Not only does the country remain grossly under-banked, interest earnings from sources such as fixed deposits and saving certificates are swallowed by higher inflation, which, according to Nath, is a “reason why the savings rate in the country has fallen significantly.” In situations where high inflation accompanies a slowdown in growth, people flock towards gold.
“In the last seven years, people have been proven right,” Nath says, “because gold in this period has outperformed almost every asset class.” Even in advanced economies, people have turned to buying gold in recent times, since the recession has eroded their faith in capital markets. Policies being followed by central banks there ensure loans at nominal rates of interest, helping people borrow cheaply to buy gold, thus increasing the speculative demand of the yellow metal. This rush of money has helped the metal appreciate by 500 per cent in the last ten years, making it even more attractive to Indian buyers.
While Indian investors, too, benefitted by joining the hype in international gold markets, the Indian state became a victim of their appetite, left with the clerical job of arranging dollars to satiate this demand. Notwithstanding the strain on the government, investment in gold earned people returns far above the rate of inflation. Moreover, unlike any other investment, buying gold does not require a Pan card or other identity proof.
The Indian government has recently tried to offer alternatives to gold by launching inflation indexed bonds (IIBs), where returns to investors are kept above the rate of inflation. But linking such returns to wholesale inflation defeats the purpose, because it is inflation at the retail level that actually matters to ordinary people. Since wholesale inflation has descended from its elevated levels of last year, the government has preferred to choose wholesale over retail inflation, as that limits its obligation. But unless the government pegs these bonds to consumer price inflation, which is still in double digits, the objective—channelising savings towards developmental activities—would be defeated.

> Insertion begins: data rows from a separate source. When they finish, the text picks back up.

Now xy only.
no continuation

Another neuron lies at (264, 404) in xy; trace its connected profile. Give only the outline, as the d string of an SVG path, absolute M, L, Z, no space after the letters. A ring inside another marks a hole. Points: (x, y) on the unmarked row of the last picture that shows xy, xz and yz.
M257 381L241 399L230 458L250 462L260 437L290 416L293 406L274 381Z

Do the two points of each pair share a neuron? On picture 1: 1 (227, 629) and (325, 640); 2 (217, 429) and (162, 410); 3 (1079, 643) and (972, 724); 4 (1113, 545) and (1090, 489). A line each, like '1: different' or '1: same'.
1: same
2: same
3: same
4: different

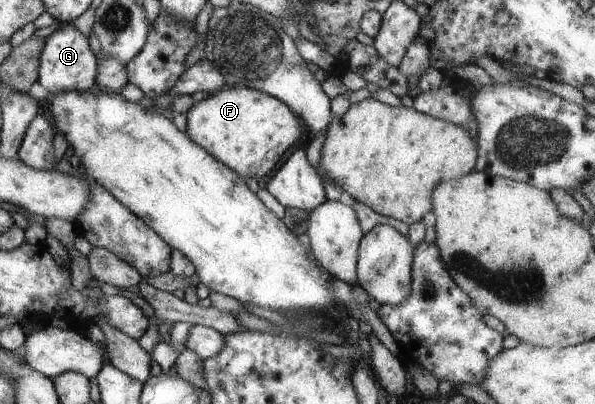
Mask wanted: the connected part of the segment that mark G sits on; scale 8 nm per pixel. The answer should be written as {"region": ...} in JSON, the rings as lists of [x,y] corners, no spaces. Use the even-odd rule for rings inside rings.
{"region":[[[65,23],[44,40],[37,78],[49,93],[89,91],[91,87],[96,86],[97,69],[96,55],[89,47],[89,38],[73,23]]]}

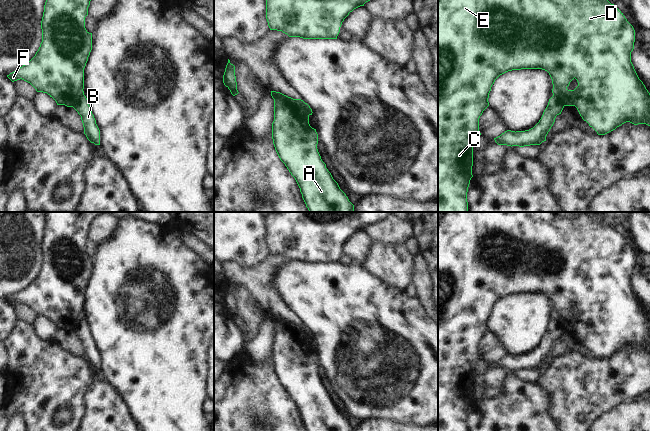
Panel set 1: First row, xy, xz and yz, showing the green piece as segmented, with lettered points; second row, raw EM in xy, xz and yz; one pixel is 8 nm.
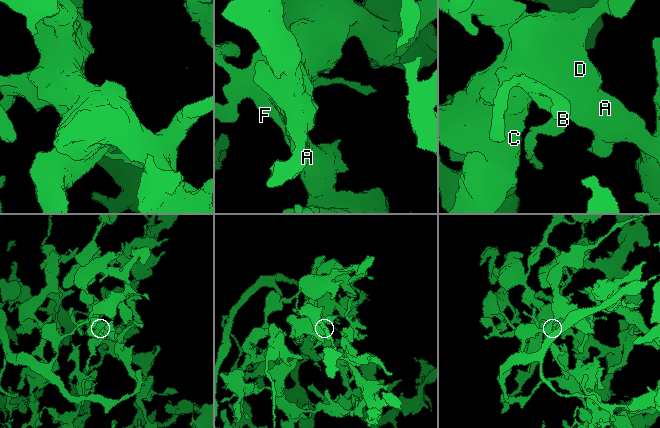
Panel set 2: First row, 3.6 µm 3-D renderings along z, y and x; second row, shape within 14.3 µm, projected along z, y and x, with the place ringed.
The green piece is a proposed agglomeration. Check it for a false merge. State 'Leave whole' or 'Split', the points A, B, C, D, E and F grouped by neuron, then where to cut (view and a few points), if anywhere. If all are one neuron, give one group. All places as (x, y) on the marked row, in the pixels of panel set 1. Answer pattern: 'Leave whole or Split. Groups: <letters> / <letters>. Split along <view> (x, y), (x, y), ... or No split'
Split. Groups: A C D E F / B. Split along xz (298, 99), (309, 114).

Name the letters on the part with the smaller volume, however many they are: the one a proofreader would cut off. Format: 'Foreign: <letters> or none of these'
Foreign: B

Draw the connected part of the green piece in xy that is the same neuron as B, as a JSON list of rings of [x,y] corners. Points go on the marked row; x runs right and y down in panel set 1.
[[[84,94],[77,99],[74,109],[81,116],[87,139],[95,145],[100,145],[100,130]]]

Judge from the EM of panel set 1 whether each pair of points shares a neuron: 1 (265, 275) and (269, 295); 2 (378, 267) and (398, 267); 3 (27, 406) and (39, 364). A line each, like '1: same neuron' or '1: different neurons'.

With consumer price inflation yet to be tamed, the government is aware that natural demand for gold can’t be regulated. It has instead been using gentle nudges to dilute speculative demand, like hiking import duty in small successive steps to 8 per cent and restricting gold imports by banks. These measures are yet to yield results, and experts feel they may even prove counter-productive. Such measures might curtail some demand, but if they are strengthened further, it could encourage smuggling, besides affecting the livelihoods of about 3 million people employed in the gold industry.
Nath explains that recent suggestions by the US’ central bank to scale back its liquidity support—which will, among other things, make loans at nominal rates difficult to obtain—has caused gold prices to crash from $1,900 to $1,300 per ounce (31 grams), but such gains are not fully reflected in the rupee prices of gold. “Import duties and the rupee’s depreciation have artificially taken up the rupee price of gold, thus giving an impression that gold prices would never come down, as was expected by its recent fall internationally,” says Nath.
The best way to take the zing out of gold, experts say, is to contain inflation. Till that happens, the gold hype will remain intact. Globally, many feel that the withdrawal of stimulus by the US Federal Reserve could derail the apparent recovery seen recently in the US economy. In such an event, the central bank would either continue its cheap money policy (depending upon its residual firepower), or the prolonged bout of recession would persist. Either of these scenarios would help gold to scale new heights, making it still more attractive to the average Indian buyer.